**Texte choisi**:
• 6 mars 2026
  • N'Djamena

Moundou : l’esprit d’un défunt revient réclamer ses biens confisqués par sa belle-famille

Moundou : l’esprit d’un défunt revient réclamer ses biens confisqués par sa belle-famille

C’est précisément au quartier 15 Ans de Moundou que cette incroyable scène s’est déroulée vers la fin de la semaine dernière. Tout est parti du décès tragique d’un commerçant, probablement l’un des plus grands boutiquiers du quartier. Le défunt, âgé d’une cinquantaine d’années, était polygame.

Selon les témoignages des voisins, choqués par l’attitude de ses beaux-frères et surtout de sa deuxième épouse, « juste une semaine après la disparition du regretté, ses femmes se sont, sans regret, partagées ses biens matériels ». Et comme si cela ne suffisait pas, sa deuxième femme, avec qui il avait passé ses derniers jours, a vidé nuitamment sa boutique, emportant tous les articles dans sa propre famille. Ce qui aurait poussé l’esprit du défunt, certainement vexé par cette réaction, à rendre plusieurs visites nocturnes à sa belle-famille.

**Consigne**: Recopiez le passage du texte sur Moundou qui commence aux mots « Selon les témoignages » et s’arrête après « à sa belle-famille. ». Substituez « en pleine nuit » à « nuitamment ».

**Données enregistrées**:
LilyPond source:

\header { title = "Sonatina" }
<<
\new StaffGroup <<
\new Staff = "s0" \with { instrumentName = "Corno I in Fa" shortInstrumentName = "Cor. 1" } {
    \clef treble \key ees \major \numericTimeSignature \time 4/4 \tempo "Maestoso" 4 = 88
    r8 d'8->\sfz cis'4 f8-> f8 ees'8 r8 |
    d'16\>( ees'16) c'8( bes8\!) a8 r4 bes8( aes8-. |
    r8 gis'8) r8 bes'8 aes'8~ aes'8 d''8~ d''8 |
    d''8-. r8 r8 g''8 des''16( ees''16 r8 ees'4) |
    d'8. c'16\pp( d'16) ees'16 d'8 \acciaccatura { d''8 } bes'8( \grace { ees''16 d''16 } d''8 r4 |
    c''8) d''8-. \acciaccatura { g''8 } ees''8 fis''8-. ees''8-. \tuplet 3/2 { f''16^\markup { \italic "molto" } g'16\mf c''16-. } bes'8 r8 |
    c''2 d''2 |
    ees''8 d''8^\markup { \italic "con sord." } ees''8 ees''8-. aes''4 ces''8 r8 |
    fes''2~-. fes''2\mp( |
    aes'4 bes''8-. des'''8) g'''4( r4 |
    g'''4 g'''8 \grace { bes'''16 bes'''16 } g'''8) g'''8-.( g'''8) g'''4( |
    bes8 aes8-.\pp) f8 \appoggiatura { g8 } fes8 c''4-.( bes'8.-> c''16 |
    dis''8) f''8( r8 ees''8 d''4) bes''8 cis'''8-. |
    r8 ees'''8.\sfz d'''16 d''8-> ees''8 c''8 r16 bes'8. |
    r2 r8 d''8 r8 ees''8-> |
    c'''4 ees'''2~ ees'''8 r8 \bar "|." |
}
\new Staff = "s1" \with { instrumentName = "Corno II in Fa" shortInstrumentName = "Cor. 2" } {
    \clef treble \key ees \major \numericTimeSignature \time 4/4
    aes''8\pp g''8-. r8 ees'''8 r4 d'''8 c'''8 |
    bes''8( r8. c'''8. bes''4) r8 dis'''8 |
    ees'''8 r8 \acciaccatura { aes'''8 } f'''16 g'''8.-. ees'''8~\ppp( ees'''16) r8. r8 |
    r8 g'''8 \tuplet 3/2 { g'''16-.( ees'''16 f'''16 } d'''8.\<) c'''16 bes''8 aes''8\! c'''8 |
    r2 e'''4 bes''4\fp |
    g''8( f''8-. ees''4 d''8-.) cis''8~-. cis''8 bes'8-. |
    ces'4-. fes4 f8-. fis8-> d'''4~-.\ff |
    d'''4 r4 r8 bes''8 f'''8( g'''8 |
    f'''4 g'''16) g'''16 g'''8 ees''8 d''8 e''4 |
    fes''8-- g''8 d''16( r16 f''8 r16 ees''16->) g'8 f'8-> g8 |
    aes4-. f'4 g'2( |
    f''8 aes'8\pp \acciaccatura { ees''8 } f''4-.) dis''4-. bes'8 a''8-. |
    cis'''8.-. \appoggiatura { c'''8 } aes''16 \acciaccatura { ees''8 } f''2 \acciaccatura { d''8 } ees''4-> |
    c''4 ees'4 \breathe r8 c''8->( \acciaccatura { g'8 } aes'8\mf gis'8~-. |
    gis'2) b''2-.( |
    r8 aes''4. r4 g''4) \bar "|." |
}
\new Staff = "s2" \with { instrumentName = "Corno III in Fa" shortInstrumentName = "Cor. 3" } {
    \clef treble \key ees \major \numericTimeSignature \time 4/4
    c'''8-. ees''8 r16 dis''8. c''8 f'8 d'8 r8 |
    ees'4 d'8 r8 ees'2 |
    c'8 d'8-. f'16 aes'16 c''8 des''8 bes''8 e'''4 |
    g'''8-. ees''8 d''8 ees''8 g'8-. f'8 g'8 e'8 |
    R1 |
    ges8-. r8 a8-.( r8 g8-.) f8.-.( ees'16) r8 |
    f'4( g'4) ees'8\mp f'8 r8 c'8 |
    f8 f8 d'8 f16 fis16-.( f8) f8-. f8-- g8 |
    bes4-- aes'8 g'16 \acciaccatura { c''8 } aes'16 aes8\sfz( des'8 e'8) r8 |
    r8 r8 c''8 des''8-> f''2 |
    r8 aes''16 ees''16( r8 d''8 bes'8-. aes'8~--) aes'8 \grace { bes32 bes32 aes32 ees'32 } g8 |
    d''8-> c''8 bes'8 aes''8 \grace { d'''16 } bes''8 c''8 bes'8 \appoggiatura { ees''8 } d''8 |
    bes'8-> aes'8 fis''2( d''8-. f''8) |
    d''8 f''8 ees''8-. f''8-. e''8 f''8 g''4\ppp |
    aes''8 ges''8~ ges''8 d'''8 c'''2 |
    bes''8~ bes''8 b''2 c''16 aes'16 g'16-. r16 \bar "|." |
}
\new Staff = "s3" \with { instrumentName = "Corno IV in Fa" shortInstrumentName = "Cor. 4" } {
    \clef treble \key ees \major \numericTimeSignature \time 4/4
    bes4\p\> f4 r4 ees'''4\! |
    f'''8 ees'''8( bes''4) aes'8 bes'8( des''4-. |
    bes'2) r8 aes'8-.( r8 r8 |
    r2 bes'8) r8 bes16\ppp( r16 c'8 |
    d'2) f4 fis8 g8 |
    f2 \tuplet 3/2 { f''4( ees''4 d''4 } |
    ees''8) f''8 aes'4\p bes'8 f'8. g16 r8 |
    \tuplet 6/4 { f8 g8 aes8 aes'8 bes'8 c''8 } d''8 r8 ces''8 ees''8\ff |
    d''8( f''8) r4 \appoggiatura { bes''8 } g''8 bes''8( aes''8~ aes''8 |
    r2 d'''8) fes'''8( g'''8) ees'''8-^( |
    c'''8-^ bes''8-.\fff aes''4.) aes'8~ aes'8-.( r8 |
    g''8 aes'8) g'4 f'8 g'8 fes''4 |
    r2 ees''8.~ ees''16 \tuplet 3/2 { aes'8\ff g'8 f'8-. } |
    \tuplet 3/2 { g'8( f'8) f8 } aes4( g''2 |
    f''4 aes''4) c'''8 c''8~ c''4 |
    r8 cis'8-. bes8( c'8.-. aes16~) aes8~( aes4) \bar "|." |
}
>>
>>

**Corrigé**:
Selon les témoignages des voisins, choqués par l’attitude de ses beaux-frères et surtout de sa deuxième épouse, « juste une semaine après la disparition du regretté, ses femmes se sont, sans regret, partagées ses biens matériels ». Et comme si cela ne suffisait pas, sa deuxième femme, avec qui il avait passé ses derniers jours, a vidé en pleine nuit sa boutique, emportant tous les articles dans sa propre famille. Ce qui aurait poussé l’esprit du défunt, certainement vexé par cette réaction, à rendre plusieurs visites nocturnes à sa belle-famille.